We all know that ediscovery is expensive, and various research reports have so confirmed. The definitive Rand study, Where the Money Goes: Understanding Litigant Expenditures for Producing Electronic Discovery, found that median costs for collection, processing, and review are $17,507 per gigabyte (roughly 3,500 documents or 10,000 e-mails).  The math is not pretty – a case involving 482 GBs of source data could exceed $8 million in ediscovery costs.

And on top of that are preservation costs. The  Preservation Costs Survey demonstrated that large companies incur significant fixed costs for preservation (for in-house ediscovery personnel and also for procurement and maintenance of legal hold management and data preservation technology systems), averaging $2.5 million annually.  More significant is the cost of employee time lost in complying with legal holds.  While companies with up to 10,000 employees incur the average time cost of over $428,000 per year, costs for the largest companies exceed $38 million per year.

There is indeed great complexity in how to cost-effectively process huge amounts of data through the ediscovery funnel. Tighter management of ediscovery processes continues to be important.

But as we ponder how to cut costs, let’s not confuse symptoms with causes:

What if the primary driver of ediscovery cost is not how we manage the collection-processing-review-production funnel, but is instead the breathtaking volumes of data we cram into the ediscovery funnel in the first place?

Sure, over-preservation is indeed a contributor to ediscovery cost. For example, Microsoft disclosed in testimony to the Judicial Conference’s Advisory Committee on Civil Rules (in advance of the 2015 FRCP amendments) that it preserved nearly 700 times the data it eventually produced in litigation.

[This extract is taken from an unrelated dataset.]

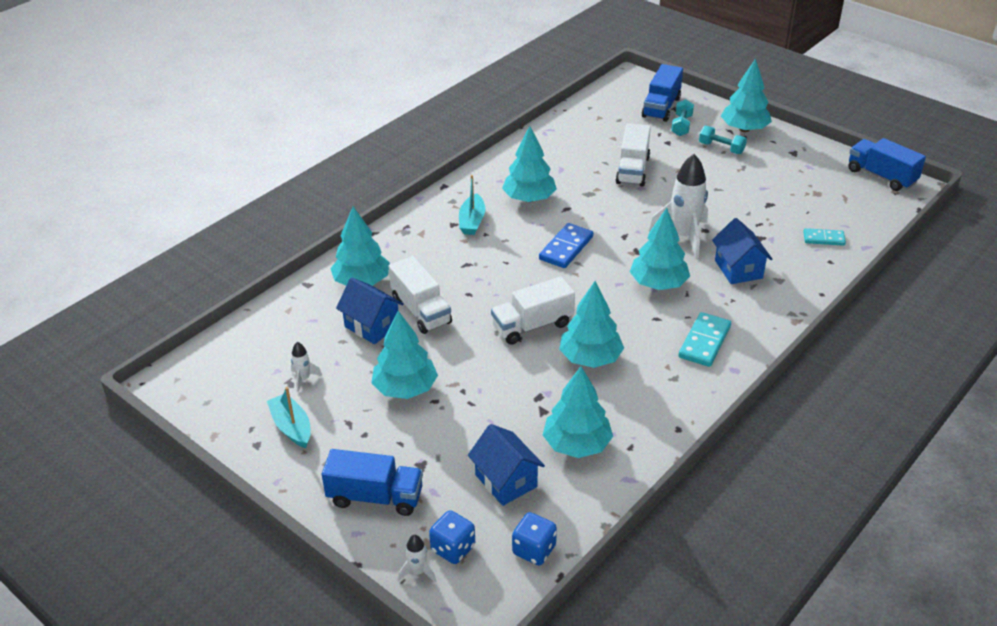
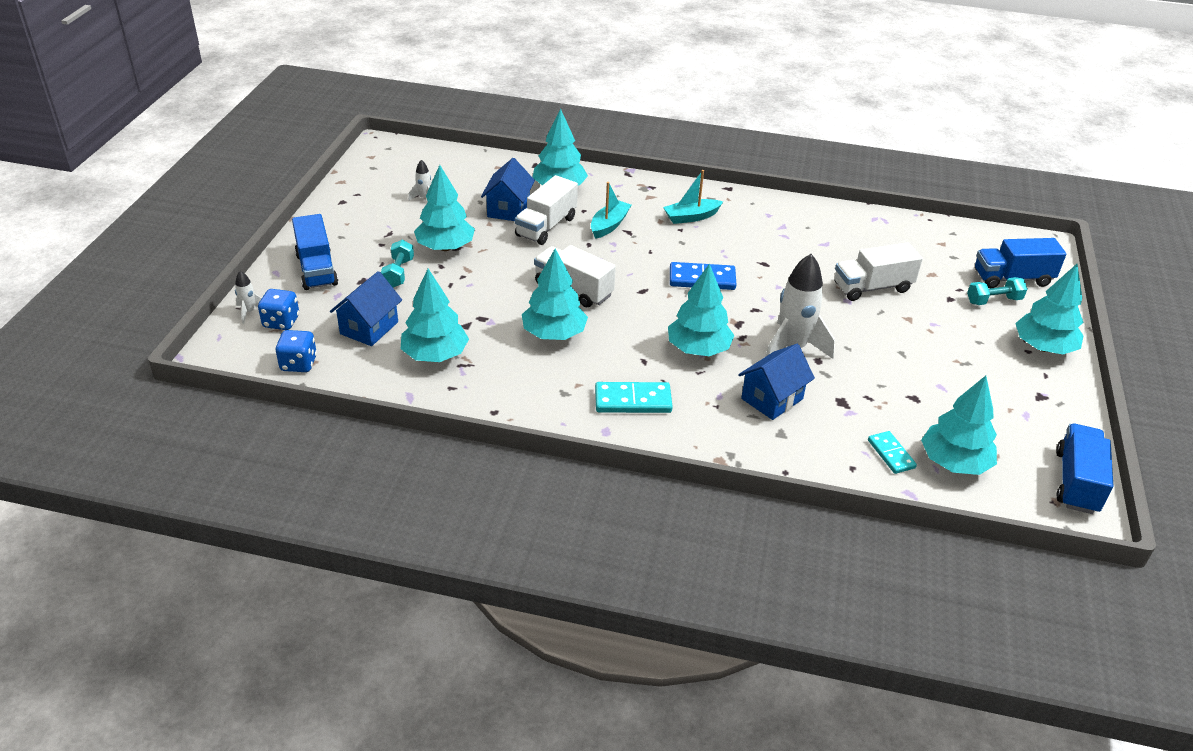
camera: 60 degrees right, 0 degrees up
turquoise boat [267,387,311,448] -> turquoise boat moved to [591,182,631,239]
turquoise tree [502,126,557,202] -> turquoise tree moved to [921,376,997,475]
turquoise dumbbell [699,126,747,154] -> turquoise dumbbell moved to [381,240,414,288]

But there’s more going on here than the Legal Department’s concerns about spoliation exposures. Simply put, we retain way too much data, without any legal requirement or business need.  And once the preservation duty arises, the ediscovery volume damage is already done.

The damage arises most commonly with data sources that are largely uncontrolled. Participants in the Preservation Costs Survey reported that, regardless of company size, their most difficult and burdensome data sources for preservation are email and hard drives, followed by legacy data.  The common denominator?  A lack of effective governance for unstructured business data, which allows rampant over-retention, which in turn, unsurprisingly, results in over-preservation.  And on it goes.

As presaged in the 2015 Annual Report of the Information Governance Initiative:

Our inattention to information is a creeping disaster in an age where we can no longer feel the weight of information, but we completely rely on it for our success and even our survival. Silicon Valley is an enabler, with business models that allow—and even depend upon—our atavistic fear of throwing things away by making information storage (and its costs) all but invisible.

Whether visible or not, the costs are there. And while a price will be paid later, during litigation, the damage was done long before, when we kept information far beyond any compliance or business need.  We should stop doing that to ourselves.